“Do you still love Farrabesche?” asked Veronique, when Grossetete left them for a moment.

“Yes, madame,” she replied coloring.

“Why, then, having sent him a thousand francs during his imprisonment, did you not join him after his release? Have you any repugnance to him? Speak to me as though I were your mother. Are you afraid he has become altogether corrupt; or did you fear he no longer wanted you?”

“Neither, madame; but I do not know how to read or write, and I was serving a very exacting old lady; she fell ill and I had to nurse her. Though I knew the time when Jacques would be released, I could not get away from Paris until after the lady’s death. She did not leave me anything, notwithstanding my devotion to her interests and to her personally. After that I wanted to be cured of an ailment caused by night-watching and hard work, and as I had used up my savings, I resolved to go to the hospital of Saint-Louis, which I have just left, cured.”

“Very good, my child,” said Madame Graslin, touched by this simple explanation. “But tell me now why you abandoned your parents so abruptly, why you left your child behind you, and why you did not send any news of yourself, or get some one to write for you.”

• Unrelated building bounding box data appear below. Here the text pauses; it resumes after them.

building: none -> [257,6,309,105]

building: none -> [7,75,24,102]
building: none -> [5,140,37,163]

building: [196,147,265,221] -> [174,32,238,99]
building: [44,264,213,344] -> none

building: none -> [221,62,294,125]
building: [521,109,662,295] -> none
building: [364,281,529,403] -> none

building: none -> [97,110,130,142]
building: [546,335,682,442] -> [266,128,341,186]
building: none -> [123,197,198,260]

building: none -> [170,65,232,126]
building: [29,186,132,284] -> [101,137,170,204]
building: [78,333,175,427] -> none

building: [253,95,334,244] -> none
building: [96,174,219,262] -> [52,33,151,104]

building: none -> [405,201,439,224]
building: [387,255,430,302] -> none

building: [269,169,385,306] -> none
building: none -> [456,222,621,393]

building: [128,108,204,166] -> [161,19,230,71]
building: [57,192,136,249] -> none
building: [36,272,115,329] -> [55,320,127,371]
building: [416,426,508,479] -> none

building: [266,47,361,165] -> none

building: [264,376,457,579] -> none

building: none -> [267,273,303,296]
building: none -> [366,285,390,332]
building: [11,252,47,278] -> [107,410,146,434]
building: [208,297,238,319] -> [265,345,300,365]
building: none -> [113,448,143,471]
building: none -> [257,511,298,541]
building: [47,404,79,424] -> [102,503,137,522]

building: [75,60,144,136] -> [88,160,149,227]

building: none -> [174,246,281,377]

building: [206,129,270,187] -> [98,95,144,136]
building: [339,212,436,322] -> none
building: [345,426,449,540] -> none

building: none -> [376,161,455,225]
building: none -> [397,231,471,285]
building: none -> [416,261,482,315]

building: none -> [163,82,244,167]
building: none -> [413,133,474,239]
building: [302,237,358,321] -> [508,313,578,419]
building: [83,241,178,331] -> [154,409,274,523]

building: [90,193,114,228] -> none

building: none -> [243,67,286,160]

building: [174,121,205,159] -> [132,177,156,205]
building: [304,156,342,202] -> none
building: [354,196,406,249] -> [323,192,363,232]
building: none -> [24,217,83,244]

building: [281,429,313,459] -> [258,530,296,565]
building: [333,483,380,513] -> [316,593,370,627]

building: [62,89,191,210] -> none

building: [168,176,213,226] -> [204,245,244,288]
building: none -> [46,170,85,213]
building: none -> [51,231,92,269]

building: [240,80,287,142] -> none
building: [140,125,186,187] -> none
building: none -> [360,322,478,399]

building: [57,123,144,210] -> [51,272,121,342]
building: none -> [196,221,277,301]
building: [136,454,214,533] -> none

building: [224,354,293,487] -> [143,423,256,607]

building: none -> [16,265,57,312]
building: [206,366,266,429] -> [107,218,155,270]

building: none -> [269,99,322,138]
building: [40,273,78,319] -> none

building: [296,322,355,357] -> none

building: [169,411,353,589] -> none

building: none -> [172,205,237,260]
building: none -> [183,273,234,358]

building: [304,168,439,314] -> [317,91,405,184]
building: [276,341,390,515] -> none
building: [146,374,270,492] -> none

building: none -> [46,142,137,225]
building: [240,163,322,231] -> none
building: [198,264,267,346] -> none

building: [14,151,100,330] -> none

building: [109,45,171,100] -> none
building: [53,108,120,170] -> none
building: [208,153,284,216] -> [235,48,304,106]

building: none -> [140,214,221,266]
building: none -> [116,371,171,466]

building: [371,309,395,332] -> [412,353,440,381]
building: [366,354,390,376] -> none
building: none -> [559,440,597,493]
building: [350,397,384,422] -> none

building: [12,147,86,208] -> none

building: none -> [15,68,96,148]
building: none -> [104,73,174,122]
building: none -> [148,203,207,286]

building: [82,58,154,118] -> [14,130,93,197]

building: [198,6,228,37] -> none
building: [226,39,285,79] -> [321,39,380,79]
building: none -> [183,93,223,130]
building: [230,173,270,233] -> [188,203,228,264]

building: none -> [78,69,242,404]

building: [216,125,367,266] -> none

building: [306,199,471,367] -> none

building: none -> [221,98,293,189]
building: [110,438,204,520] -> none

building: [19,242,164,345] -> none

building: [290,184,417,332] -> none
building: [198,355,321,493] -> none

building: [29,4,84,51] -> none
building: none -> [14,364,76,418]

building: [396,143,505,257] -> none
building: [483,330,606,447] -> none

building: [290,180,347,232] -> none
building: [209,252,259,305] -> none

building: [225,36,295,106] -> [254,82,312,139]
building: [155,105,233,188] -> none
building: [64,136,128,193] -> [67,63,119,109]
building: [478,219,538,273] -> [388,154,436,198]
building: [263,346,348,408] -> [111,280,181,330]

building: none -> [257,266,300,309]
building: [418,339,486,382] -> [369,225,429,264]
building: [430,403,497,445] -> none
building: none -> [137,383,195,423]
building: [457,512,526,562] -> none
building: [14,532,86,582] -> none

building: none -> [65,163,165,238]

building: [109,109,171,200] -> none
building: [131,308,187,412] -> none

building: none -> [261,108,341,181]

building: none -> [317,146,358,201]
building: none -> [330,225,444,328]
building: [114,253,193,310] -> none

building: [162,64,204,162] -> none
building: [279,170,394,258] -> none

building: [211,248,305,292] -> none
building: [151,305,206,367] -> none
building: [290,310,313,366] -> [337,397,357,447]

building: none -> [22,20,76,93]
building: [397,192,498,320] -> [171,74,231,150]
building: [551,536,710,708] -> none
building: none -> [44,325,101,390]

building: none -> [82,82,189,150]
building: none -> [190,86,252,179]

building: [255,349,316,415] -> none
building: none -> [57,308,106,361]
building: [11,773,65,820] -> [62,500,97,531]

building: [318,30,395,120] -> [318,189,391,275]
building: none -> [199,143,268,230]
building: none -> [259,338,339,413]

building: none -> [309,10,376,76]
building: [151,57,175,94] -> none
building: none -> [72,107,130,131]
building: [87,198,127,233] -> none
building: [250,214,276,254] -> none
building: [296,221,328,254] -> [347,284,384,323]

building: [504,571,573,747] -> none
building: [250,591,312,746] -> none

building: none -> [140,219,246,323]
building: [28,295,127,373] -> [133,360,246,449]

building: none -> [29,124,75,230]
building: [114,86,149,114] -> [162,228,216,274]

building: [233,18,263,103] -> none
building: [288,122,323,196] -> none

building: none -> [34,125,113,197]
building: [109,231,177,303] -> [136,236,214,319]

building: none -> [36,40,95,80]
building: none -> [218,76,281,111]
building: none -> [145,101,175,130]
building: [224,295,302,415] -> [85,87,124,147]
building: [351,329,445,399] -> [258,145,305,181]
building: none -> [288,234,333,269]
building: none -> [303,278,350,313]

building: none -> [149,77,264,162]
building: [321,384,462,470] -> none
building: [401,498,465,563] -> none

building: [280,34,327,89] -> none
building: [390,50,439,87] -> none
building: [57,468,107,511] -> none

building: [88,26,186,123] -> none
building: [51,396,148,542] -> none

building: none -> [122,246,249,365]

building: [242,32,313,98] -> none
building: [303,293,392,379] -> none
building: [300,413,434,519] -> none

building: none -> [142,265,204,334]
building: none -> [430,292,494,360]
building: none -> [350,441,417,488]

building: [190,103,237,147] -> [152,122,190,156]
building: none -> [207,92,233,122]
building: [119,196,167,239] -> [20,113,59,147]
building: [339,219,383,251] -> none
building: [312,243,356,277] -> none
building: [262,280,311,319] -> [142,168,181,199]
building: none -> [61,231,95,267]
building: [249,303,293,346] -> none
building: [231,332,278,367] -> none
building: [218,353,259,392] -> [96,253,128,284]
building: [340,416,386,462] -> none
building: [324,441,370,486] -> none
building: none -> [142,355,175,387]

For all answer Catherine wept.

“Madame,” she said at last, reassured by the pressure of Madame Graslin’s hand, “I may have done wrong, but I hadn’t the strength to stay here. I did not fear myself, but others; I feared gossip, scandal. So long as Jacques was in danger, I was necessary to him and I stayed; but after he had gone I had no strength left,—a girl with a child and no husband! The worst of creatures was better than I. I don’t know what would have become of me had I stayed to hear a word against my boy or his father; I should have gone mad; I might have killed myself. My father or my mother in a moment of anger might have reproached me. I am too sensitive to bear a quarrel or an insult, gentle as I am. I have had my punishment in not seeing my child, I who have never passed a day without thinking of him in all these years! I wished to be forgotten, and I have been. No one thought of me,—they believed me dead; and yet, many a time, I thought of leaving all just to come here for a day and see my child.”

“Your child—see, here he is.”

Catherine then saw Benjamin, and began to tremble violently.

“Benjamin,” said Madame Graslin, “come and kiss your mother.”